Diary of the Dead
Published Mar 3 2008, 16:34 GMT | By Ben Rawson-Jones Director:
George A. RomeroScreenwriters:
George A. RomeroStarring:
Michelle Morgan, Joshua Close, Shawn RobertsRunning time:
Legendary goremeister George Romero returns with this reboot of his Living Dead zombie franchise, blending inventive thrills with his trademark social commentary. Although far from flawless, Diary of the Dead
is a satisfying antidote to the spate of recent moronic horror films that pander to a dumb audience.
Rather than follow the events of 2005's distinctly average Land of the Dead
, Romero has opted to return to the fateful night when the dead began to rise from their graves, but with a very modern spin. The sombre narrative follows a group of young wannabe filmmakers as their low budget horror film is abandoned when real-life zombies begin to roll into shot.

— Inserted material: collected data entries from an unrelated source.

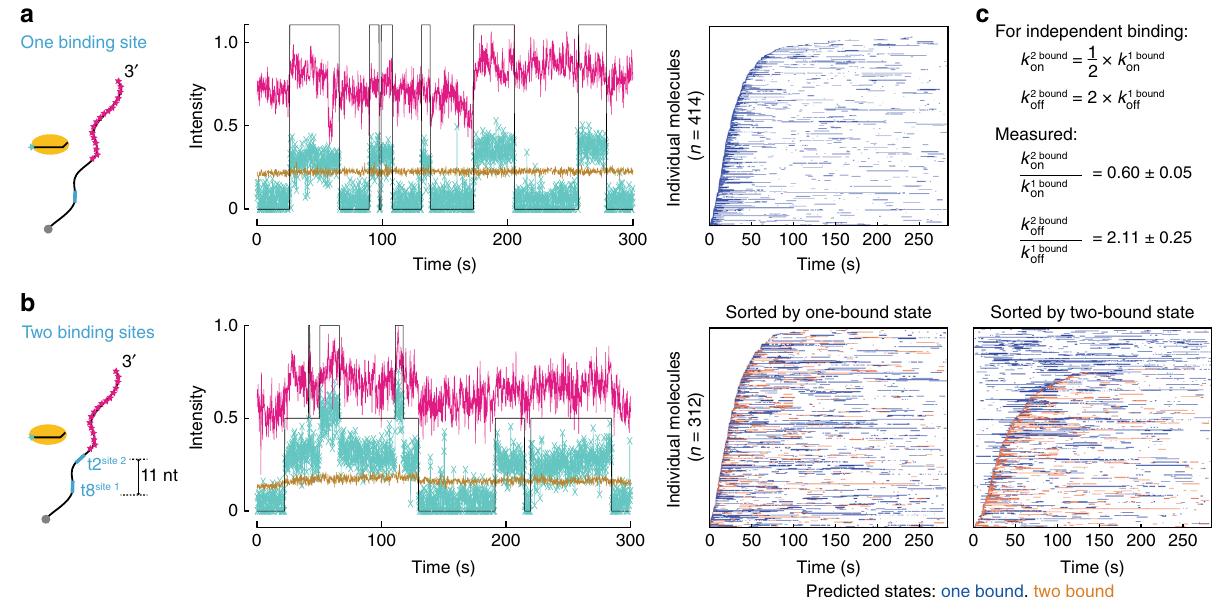
Fig. 2 DNA-guided TtAgo binds independently to DNA targets containing two adjacent seed-matched t1G sites. Representative fl uorescence intensity time traces of TtAgo (turquoise) binding DNA target (magenta) containing one binding site ( a ) or two binding sites spaced 11 nt apart from t8 to t2 ( b ). Light brown indicates background levels of green fl uorescence, whereas the black line denotes binding events detected by the pipeline after VBEM-MGHMM analysis. Fluorescence intensity is expressed in thousands of photons. Representative rastergrams summarize traces of individual target molecules, each in a single row and sorted according to their arrival time. c Comparison of k on and k off of DNA-guided TtAgo with targets containing one or two binding site(s). Values are reported as mean ± standard deviation for three independent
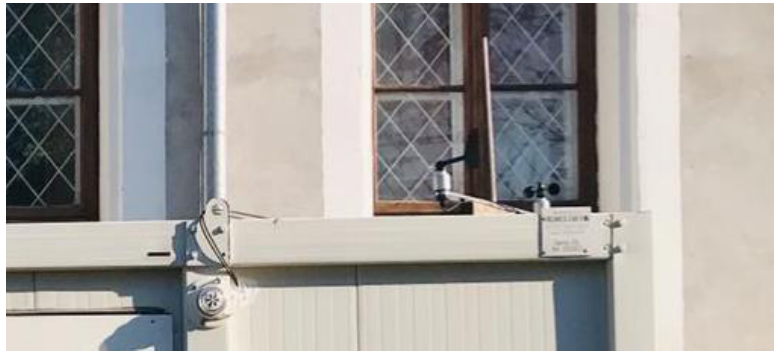
Figure 7. Installation of the weather station sensors on the container.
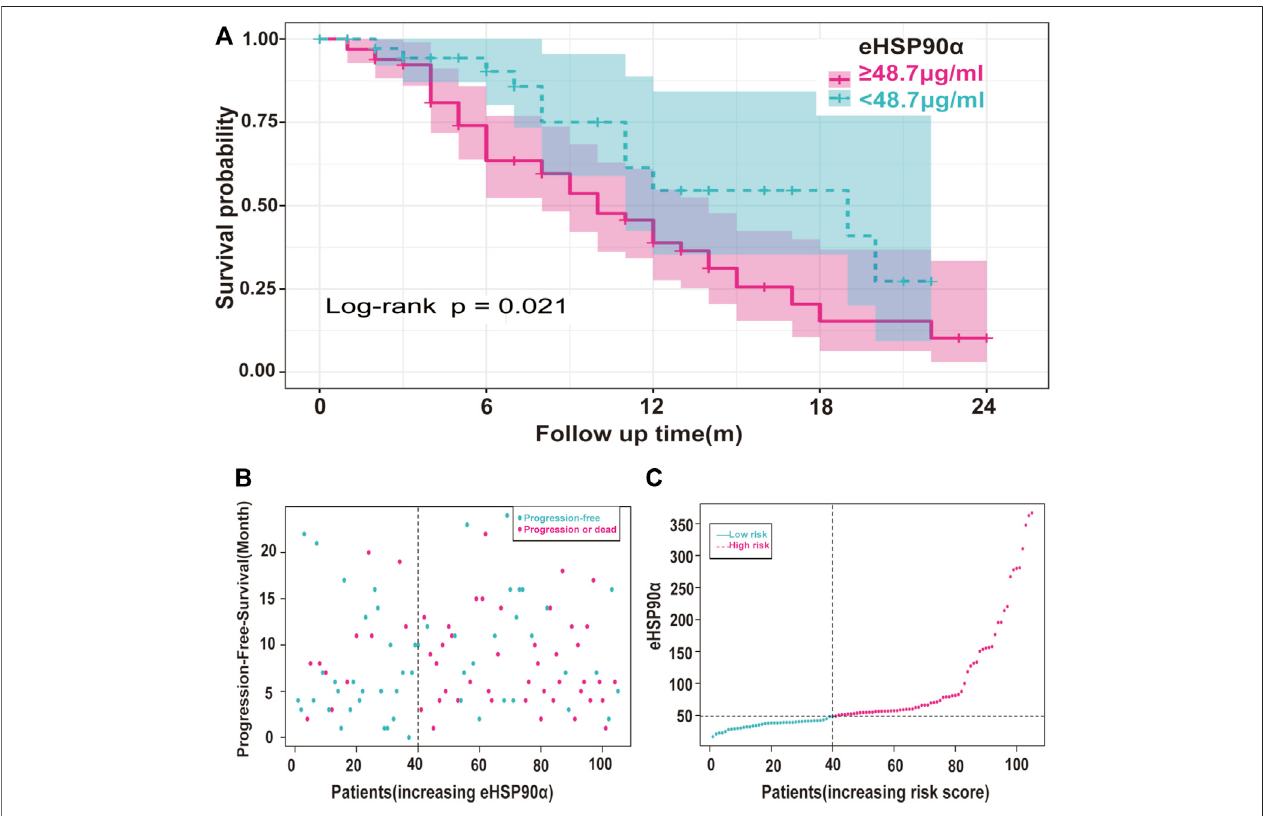
FIGURE6| RiskAnalysisofeHSP90 α andprogressioninSCLC (A) Kaplan-MeiercurvesoftheSCLCpatientsweredividedintotwogroupswith48.7 ng/mLasthe cut-off value (B) Scatter plots of risk score and time to progression were constructed using the survival time model and divided according to the results shown red for progression and blue for survival (C) A risk pro fi le was created using a survival time model to rank patients from low to high risk. The ordinate is the expression of eHSP90 α , and the dotted line is the median value, distinguishing high and low risks: red means high risk, and blue means low risk.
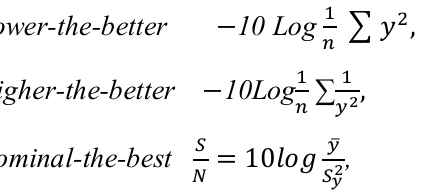
of Taguchi along with Assigned Value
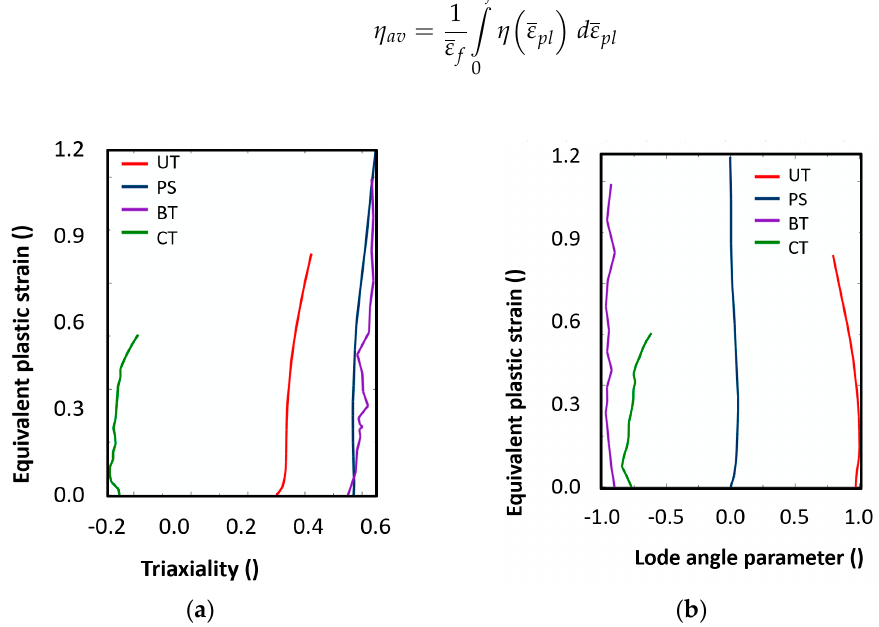
Figure 16. The curves representing dependence of ( a ) strain-triaxiality and ( b ) strain-Lode angle parameter for the samples under uniaxial, plane strain and biaxial tension and uniaxial compression. Lode angle parameter weighted average θ av is expressed in Equation The highest strain values were evaluated as initial fracture strain ε finit. The parame- ters ( ε finit , η , 𝜃 ), which were subsequently used for fracture surface evaluation, are sum-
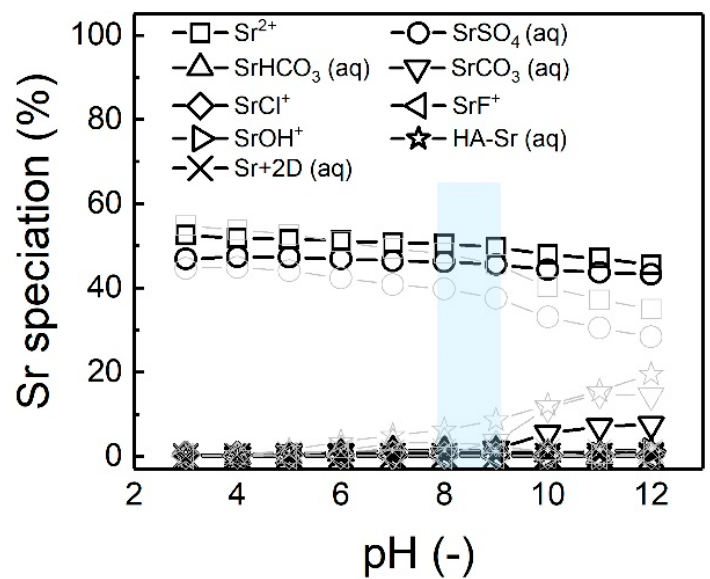
Figure 8. Strontium speciation in groundwater sample 5 and simple 1 as a function of pH (3–12), which was simulated and obtained by Visual MINTEQ. The light blue area represents the pH range of groundwater samples 1–5; light grey data points are Sr speciation in sample 1 as a function of pH.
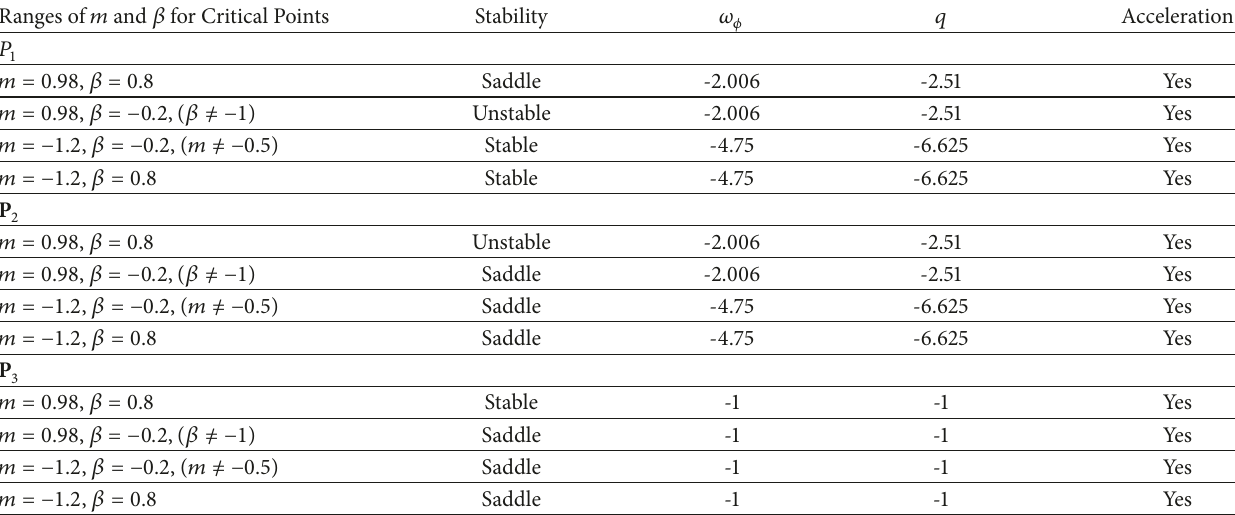
Table 4: Phase Space Analysis of Tachyon Coupled System with 𝑄 = 𝛽 ̇𝜎 𝜙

Then, in a move that befits the so-called 'YouTube Generation', they opt to shoot footage of their fight for survival and upload it onto the web for a global audience. Quite rudely, they don't even ask the zombies to sign a release form for their presence in the film. Do the undead not have image rights? The zombie trade unions will be threatening strike action next.

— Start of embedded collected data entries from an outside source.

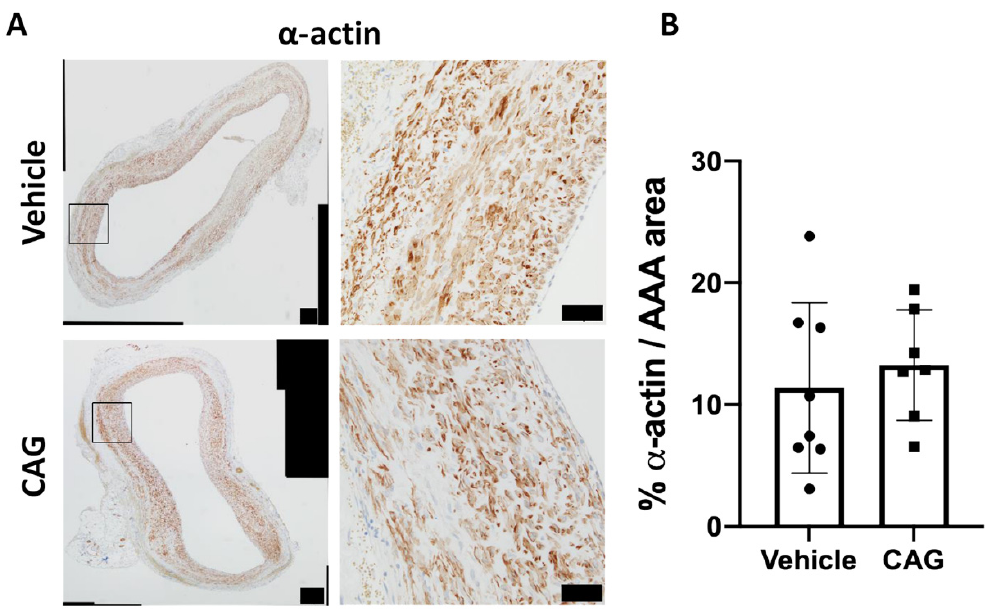
Figure 9. CAG does not affect α -actin positive area in the aneurysm wall. ( A ) Representative micrographs of α -actin staining from vehicle and CAG AAAs at day 28 (enlargement represent black square on the left image, (n = 8/7). Scale bar (black box) in micrographs to the left: 100 µ m and in micrographs to the right: 50 µ m. ( B ) Semi-quantification of α -actin positive area of total AAA area. Values are mean ± SD.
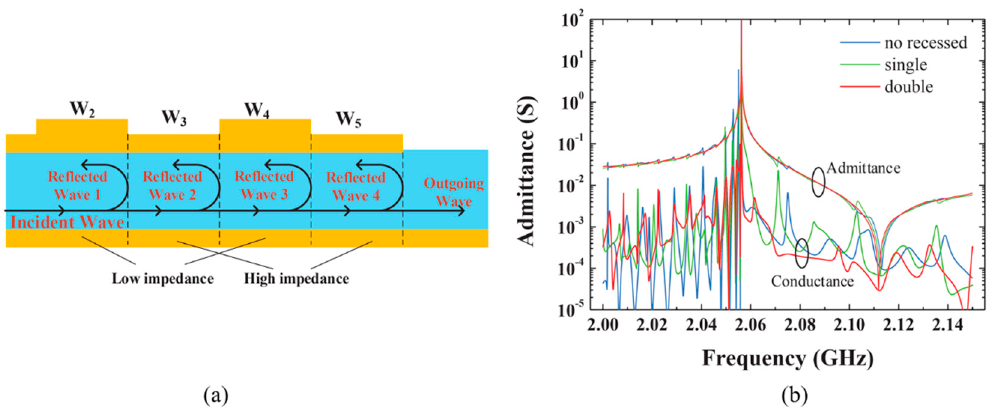
Figure 12. ( a ) BAW resonator with double raised frame [91]. ( b ) Admittance curves of structures with the double raised frame, the single raised frame, and without the recessed frame [91]. Reproduced with permission from [91].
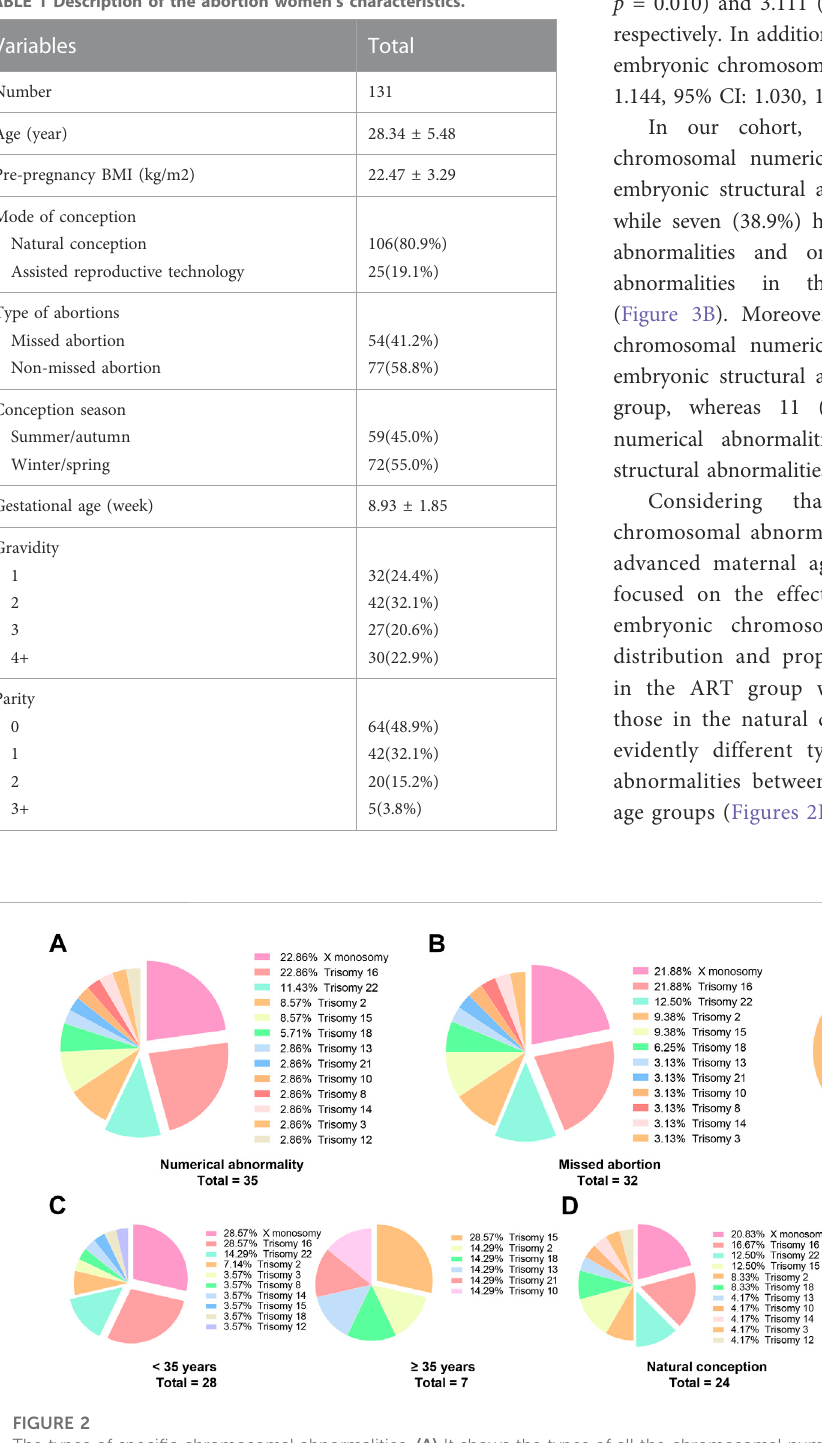
FIGURE 2 The types of speci fi c chromosomal abnormalities. (A) It shows the types of all the chromosomal numerical abnormalities of the aborted embryos; (B – D) According to missed abortion, maternal age and ART, the types of chromosome abnormalities were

Everything in Romero's film is conveyed through the lens of overeager filmmaker Jason (Joshua Close), along with various detours to mobile phone footage and CCTV. Fortunately, there's a lack of any Blair Witch
-style motion-sickness inducing shaky camerawork, with the film serving as a fully edited journal of events that combines the relevant footage. The guerrilla shooting style is used to good effect, with certain key moments happening slightly off camera or in the corner of the frame, meaning that there's a genuine sense of surprise due to the lack of obvious signposting that blights many modern films. In particular, a shock suicide early in the film provides a real jolt.
The overriding moral debate that underpins proceedings revolves around whether mankind has become too consumed with visually documenting everything, circling around atrocities like vultures wielding cameras instead of claws. When should one stop shooting with a camera and start shooting with a gun instead? It ties in nicely with the rather eye-opening phenomenon that takes place at music concerts around the globe, where half the audience is more concerned with capturing the on-stage footage on their mobile instead of actively engaging with the performers.
A morose voiceover by Debra (Michelle Morgan), who assembled the footage into the finished package, is far from successful. If it's a dig at the mundane, pseudo-profound youngsters who bombard YouTube with their inane drawl then it works a treat. Yet there's a strong sense that it is present to reinforce the social commentary within the film, but it's all so heavy handed that it detracts from any notion of subtlety at times. A far wiser and fulfilling option would have been to let the audience make their own interpretations, instead of sometimes being relegated to a passive role courtesy of the didactic narration.
However, away from the cerebral content, there's plenty of escapist thrills and gut-splattering to devour. No one quite knows how to dispatch zombies back to hell like Romero, with various moments echoing the uber-inventiveness of Dawn of the Dead
, in which one fiend was famously offed by a helicopter blade. Be prepared to whoop with joy as Diary of the Dead
inventively puts defibrillators, acid and swimming pools to good use. Humour is occasionally deployed too, preventing everything from becoming relentlessly bleak. A detour that sees the filmmakers join forces with a deaf and dumb Amish gentleman, who communicates by writing on a portable blackboard, is utterly surreal and hilarious.
Form and content merge powerfully in Diary of the Dead
, which works well as both a straight horror story and a meditation on contemporary human nature. Interestingly, the treatment of mankind is certainly more sympathetic than in the previous Living Dead films. Here, we definitely know that the roaming zombies are the real enemy - and just like them, George Romero is intent on capturing your brain.